*** Begin section ***

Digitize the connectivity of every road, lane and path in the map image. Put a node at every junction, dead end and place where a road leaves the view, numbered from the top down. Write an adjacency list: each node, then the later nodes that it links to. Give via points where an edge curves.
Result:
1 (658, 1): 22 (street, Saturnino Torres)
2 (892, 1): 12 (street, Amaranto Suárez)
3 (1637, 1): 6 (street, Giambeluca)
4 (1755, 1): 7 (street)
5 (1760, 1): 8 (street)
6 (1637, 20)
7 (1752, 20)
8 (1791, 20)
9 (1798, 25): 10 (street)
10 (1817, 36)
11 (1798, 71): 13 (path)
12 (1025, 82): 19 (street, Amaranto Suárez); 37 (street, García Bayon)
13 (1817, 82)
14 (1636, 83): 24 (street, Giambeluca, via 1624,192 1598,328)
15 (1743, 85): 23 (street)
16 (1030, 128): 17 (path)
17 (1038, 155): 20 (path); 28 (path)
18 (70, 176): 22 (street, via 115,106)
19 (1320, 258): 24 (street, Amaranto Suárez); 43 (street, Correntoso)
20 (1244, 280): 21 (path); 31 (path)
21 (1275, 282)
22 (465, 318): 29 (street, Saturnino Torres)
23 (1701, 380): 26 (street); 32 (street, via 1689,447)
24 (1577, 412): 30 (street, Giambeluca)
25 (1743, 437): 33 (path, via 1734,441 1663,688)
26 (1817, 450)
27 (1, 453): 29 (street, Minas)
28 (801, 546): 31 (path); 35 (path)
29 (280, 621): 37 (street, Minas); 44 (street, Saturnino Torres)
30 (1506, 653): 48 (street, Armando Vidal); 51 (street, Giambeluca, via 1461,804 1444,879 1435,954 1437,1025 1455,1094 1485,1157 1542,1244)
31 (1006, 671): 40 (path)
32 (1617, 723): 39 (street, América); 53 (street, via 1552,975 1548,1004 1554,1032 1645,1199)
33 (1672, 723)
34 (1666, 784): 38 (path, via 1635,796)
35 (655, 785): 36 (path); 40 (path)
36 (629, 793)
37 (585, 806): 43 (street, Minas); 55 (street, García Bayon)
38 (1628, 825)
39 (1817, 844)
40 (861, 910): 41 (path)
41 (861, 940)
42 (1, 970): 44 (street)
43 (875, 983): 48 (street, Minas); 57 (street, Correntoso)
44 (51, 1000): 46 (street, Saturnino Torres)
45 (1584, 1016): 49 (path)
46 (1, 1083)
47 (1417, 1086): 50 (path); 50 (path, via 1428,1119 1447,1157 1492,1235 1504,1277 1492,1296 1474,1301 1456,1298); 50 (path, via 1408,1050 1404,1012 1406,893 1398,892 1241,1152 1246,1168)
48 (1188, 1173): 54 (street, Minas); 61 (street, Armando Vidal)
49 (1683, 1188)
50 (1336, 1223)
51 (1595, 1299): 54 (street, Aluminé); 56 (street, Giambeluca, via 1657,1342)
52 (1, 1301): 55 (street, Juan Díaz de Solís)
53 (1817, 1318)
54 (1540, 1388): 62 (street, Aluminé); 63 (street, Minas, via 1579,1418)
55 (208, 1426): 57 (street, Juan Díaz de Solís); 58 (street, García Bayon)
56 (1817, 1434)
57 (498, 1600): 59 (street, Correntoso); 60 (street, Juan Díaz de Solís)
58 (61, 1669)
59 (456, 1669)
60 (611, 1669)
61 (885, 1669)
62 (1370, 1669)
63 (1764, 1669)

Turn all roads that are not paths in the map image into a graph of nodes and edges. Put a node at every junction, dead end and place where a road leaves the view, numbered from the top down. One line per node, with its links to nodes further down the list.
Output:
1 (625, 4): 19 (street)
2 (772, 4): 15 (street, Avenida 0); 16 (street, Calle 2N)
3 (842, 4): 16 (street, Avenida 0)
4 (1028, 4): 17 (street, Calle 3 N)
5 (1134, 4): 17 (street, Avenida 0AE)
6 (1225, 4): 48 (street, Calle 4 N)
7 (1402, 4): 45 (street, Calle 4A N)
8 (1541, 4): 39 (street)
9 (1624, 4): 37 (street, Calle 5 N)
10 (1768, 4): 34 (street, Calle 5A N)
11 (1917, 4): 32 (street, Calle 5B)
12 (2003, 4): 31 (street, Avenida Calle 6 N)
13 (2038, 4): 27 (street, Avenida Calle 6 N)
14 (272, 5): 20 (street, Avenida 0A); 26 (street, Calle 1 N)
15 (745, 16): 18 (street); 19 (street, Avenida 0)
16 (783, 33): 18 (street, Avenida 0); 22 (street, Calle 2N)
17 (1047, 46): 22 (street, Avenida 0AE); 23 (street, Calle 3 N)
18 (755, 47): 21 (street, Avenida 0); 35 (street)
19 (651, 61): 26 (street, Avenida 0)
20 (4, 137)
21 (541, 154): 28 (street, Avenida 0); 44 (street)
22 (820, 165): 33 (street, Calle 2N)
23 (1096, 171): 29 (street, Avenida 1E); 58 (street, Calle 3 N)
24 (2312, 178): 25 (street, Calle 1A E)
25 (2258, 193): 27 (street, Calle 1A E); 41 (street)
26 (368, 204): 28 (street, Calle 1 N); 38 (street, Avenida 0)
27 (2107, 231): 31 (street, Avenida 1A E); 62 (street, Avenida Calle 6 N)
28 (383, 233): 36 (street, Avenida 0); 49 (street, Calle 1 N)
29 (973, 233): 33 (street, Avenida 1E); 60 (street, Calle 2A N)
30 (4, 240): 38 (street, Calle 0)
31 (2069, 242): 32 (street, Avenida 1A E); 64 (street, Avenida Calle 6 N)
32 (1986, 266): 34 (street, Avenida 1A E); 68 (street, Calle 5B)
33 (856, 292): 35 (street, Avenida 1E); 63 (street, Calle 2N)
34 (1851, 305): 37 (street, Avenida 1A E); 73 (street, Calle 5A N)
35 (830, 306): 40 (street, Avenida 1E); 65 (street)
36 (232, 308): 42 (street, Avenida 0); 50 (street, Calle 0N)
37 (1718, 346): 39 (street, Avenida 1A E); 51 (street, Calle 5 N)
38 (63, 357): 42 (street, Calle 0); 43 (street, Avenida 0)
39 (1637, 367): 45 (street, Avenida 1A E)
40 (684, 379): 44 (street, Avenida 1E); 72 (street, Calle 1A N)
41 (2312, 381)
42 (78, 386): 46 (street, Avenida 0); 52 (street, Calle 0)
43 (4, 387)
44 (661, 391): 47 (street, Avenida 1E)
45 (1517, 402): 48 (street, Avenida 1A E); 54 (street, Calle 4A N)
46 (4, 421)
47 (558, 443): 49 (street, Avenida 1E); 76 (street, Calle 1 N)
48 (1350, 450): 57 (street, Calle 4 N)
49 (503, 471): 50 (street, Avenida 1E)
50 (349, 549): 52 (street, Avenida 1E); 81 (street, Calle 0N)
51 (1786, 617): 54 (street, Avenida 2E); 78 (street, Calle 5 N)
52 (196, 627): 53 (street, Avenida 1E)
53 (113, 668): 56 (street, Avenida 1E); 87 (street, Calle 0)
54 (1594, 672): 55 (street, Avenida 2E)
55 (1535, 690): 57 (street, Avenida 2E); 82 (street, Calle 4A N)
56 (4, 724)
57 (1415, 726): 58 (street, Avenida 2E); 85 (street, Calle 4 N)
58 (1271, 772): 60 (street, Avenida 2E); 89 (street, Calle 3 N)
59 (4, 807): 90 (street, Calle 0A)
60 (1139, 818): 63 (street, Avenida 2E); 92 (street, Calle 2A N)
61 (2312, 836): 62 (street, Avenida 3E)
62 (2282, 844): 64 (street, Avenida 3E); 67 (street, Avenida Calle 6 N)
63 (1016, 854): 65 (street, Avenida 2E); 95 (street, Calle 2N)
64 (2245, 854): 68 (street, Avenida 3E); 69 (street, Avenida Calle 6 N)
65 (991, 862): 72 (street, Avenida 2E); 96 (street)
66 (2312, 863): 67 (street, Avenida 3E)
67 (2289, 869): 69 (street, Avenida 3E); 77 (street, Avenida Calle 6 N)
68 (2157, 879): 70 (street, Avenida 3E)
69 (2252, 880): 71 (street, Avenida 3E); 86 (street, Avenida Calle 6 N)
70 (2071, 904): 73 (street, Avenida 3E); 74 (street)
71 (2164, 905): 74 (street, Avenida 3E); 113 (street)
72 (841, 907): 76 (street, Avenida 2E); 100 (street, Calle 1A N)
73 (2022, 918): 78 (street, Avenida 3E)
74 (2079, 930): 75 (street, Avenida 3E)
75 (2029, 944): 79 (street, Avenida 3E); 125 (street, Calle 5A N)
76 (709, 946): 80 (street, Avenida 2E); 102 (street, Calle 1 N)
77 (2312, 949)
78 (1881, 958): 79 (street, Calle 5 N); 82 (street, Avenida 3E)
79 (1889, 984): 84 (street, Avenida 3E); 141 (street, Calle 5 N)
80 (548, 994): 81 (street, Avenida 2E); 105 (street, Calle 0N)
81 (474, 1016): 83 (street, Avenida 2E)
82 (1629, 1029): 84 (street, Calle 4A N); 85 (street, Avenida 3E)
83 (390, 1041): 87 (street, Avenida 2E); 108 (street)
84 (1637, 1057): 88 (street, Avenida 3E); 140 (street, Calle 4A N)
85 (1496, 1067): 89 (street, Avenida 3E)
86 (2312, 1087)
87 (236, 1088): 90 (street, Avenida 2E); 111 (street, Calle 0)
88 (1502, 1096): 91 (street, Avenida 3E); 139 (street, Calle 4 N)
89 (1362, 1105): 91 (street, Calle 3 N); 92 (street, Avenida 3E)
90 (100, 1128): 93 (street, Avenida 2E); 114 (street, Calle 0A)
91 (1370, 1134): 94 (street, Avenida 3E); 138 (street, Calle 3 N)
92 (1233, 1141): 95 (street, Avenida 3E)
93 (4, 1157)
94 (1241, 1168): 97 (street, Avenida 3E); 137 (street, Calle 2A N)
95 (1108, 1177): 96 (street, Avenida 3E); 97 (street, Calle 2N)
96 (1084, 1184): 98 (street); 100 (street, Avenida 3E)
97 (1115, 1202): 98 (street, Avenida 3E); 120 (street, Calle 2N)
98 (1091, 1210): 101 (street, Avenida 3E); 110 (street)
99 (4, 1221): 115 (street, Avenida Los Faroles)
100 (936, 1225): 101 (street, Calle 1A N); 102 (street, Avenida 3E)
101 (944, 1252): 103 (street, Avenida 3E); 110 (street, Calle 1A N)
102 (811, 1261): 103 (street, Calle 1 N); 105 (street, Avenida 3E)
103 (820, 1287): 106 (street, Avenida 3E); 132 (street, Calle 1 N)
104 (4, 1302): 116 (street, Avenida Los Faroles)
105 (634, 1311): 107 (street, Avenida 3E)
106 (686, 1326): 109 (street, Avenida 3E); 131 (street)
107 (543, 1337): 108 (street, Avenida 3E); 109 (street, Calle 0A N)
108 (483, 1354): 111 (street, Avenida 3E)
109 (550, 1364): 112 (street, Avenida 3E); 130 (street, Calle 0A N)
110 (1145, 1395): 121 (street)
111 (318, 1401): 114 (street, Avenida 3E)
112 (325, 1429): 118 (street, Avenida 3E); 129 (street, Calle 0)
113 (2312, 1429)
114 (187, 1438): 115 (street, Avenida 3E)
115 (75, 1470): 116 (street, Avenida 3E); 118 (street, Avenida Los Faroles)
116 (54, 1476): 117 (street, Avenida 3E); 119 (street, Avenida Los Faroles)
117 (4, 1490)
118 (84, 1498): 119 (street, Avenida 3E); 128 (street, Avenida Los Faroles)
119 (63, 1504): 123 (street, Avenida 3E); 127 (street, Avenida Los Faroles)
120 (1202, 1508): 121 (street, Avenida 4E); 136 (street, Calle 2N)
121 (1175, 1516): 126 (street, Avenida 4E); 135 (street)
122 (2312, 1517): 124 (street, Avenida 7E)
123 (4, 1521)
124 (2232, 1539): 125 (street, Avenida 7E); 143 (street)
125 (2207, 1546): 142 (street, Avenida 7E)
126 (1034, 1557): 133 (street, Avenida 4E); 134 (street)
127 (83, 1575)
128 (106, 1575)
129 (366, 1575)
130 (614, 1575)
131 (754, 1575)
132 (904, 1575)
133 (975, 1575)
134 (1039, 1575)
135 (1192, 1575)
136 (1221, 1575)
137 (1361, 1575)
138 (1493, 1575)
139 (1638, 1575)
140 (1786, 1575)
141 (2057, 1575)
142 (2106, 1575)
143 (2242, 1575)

*** End section ***

PROBLEM TO SOLVE: Write out every line in the data that holds the string "Solís".

SOLUTION:
52 (1, 1301): 55 (street, Juan Díaz de Solís)
55 (208, 1426): 57 (street, Juan Díaz de Solís); 58 (street, García Bayon)
57 (498, 1600): 59 (street, Correntoso); 60 (street, Juan Díaz de Solís)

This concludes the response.